Getting Data In

What is the best way to load archived logs?

Erik_Swan
Splunk Employee
Splunk Employee

I have a large archive of old data i want to load while also loading new real-time data.

What is the most efficient way to load archived data? I see batch, one-shot, and monitor. I want to make sure that i dont impact loading new new real-time data.

1 Solution

Stephen_Sorkin
Splunk Employee
Splunk Employee

Splunk has a configuration-free input type called oneshot that's ideal for this task.

From the UI, it is labeled as "Manager >> Data inputs >> Files & Directories >> Add New >> Index a file on the Splunk server" and from the CLI it's invoked as "splunk add oneshot [-source sourcename] [-sourcetype sourcetype]"

When added, the input begins immediately regardless of whether Splunk has seen this particular file before.

The inputs can be tracked via the REST management API like:

wget https://localhost:8089/services/data/inputs/oneshot --no-check-certificate --user admin --password changeme -O -

Note that oneshot input can only load files (including archives). To load full directories, oneshot should be called per file in the directory.

View solution in original post

mcluver
Path Finder

Let's say you have a directory full of large log files that you want to feed to the Splunk oneshot command w/ a delay, the bash script below is an efficient and clean way to do this.

For example, if you had someapp2011-01-01.log through someapp2011-12-31.log in /some/directory and you want to feed each file every 5 minutes:

#!/bin/bash
SPLUNK_HOME=/your/path/to/splunk
for f in $(ls /some/directory/*.log);
do
 echo "Processing $f file..."
 $SPLUNK_HOME/bin/splunk add oneshot "/some/directory/$f" -index someindex -sourcetype sometype -host somehost -auth admin:changeme
 echo "Finished feeding $f... pausing 5 minutes."
 sleep 300
done

Lowell
Super Champion

NOTE: This approach works with Splunk 3.4.x (possibly earlier) and in Splunk 4.0+. The oneshot mode may be preferable if you are only working with Splunk 4.0+.

I've had success by copying log files into the $SPLUNK_HOME/var/spool/splunk folder, which is the default batch mode input. This works best if your historical log files are already on an indexer or forwarding instance.

You can add a special ***SPLUNK*** header to the start of your file to give it the original path, if that is important to you. (You can also set index, sourcetype, and host.)

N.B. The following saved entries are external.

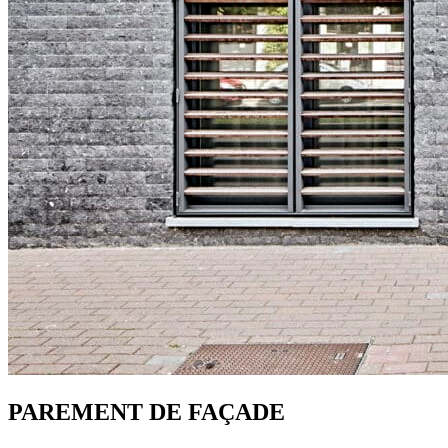
PAREMENT DE FAÇADE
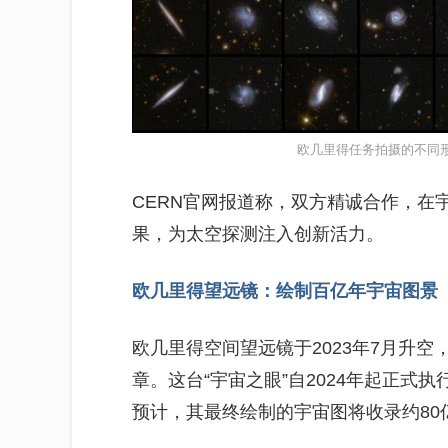
欧几里得任务拍摄的不同
CERN官网报道称，双方精诚合作，在
果，为太空探测注入创新活力。
欧几里得望远镜：绘制百亿年宇宙图景
欧几里得空间望远镜于2023年7月升
章。这台“宇宙之眼”自2024年起正式
预计，其最终绘制的宇宙图将收录约80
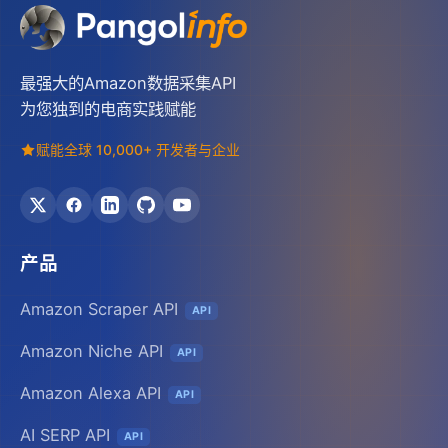
最强大的Amazon数据采集API
为您独到的电商实践赋能
赋能全球 10,000+ 开发者与企业
产品
Amazon Scraper API
API
Amazon Niche API
API
Amazon Alexa API
API
AI SERP API
API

You could for example, load old mail logs from your old directory with a set of commands like so:

(echo '***SPLUNK**** source=/var/log/mail'; zcat /var/log/old/mail*.gz) > $SPLUNK_HOME/var/spool/splunk/mail.log

This uses your shell to match files with simmilar names and copy them to a single location. And you can use other simple shell scripting techniques to make this a simple or complicated as you need. You can also do some data throttling to keep from overwhelming your indexer with some sleep commands. Yeah, not a very high-tech solution, but it can work.)

Be careful when loading event that are more than a year old when missing the year portion of the event's timestamp. (For example, syslog files often don't show the year.) One way around this problem is put a timestamp in the filename (or at least a 4 digit year portion of the timestamp). Most often, splunk will recognize this and load the events with the correct date. But it's best to keep an eye out for this problem.

You may also want to consider using a separate index for loading historical data. Splunk 4.0+ handles wide date ranges much better than earlier versions, but there could still be advantages to using this approach even with Splunk 4.0. For example, if you aren't sure you have you have your props.conf indexing settings setup correctly yet (timestamp parsing, sourcetype matching, etc), then loading into an independent (and potentially throw-away) index could pay of big time in terms of cleanup time (especially compared to manually finding and deleting incorrectly indexed events.) You can always merge buckets from your temporary index into your desired destination index.

Stephen_Sorkin
Splunk Employee
Splunk Employee

Splunk has a configuration-free input type called oneshot that's ideal for this task.

From the UI, it is labeled as "Manager >> Data inputs >> Files & Directories >> Add New >> Index a file on the Splunk server" and from the CLI it's invoked as "splunk add oneshot [-source sourcename] [-sourcetype sourcetype]"

When added, the input begins immediately regardless of whether Splunk has seen this particular file before.

The inputs can be tracked via the REST management API like:

wget https://localhost:8089/services/data/inputs/oneshot --no-check-certificate --user admin --password changeme -O -

Note that oneshot input can only load files (including archives). To load full directories, oneshot should be called per file in the directory.

neiljpeterson
Communicator

To oneshot add an entire directory recursively, in powershell, the following worked for me

forfiles /p D:\tutorialdata /s /c "cmd /c if @isdir==FALSE D:\Splunk\bin\splunk.exe add oneshot @PATH"
0 Karma

gkanapathy
Splunk Employee
Splunk Employee

It may be useful to note that oneshot will also let you specify -host and -index parameters as well.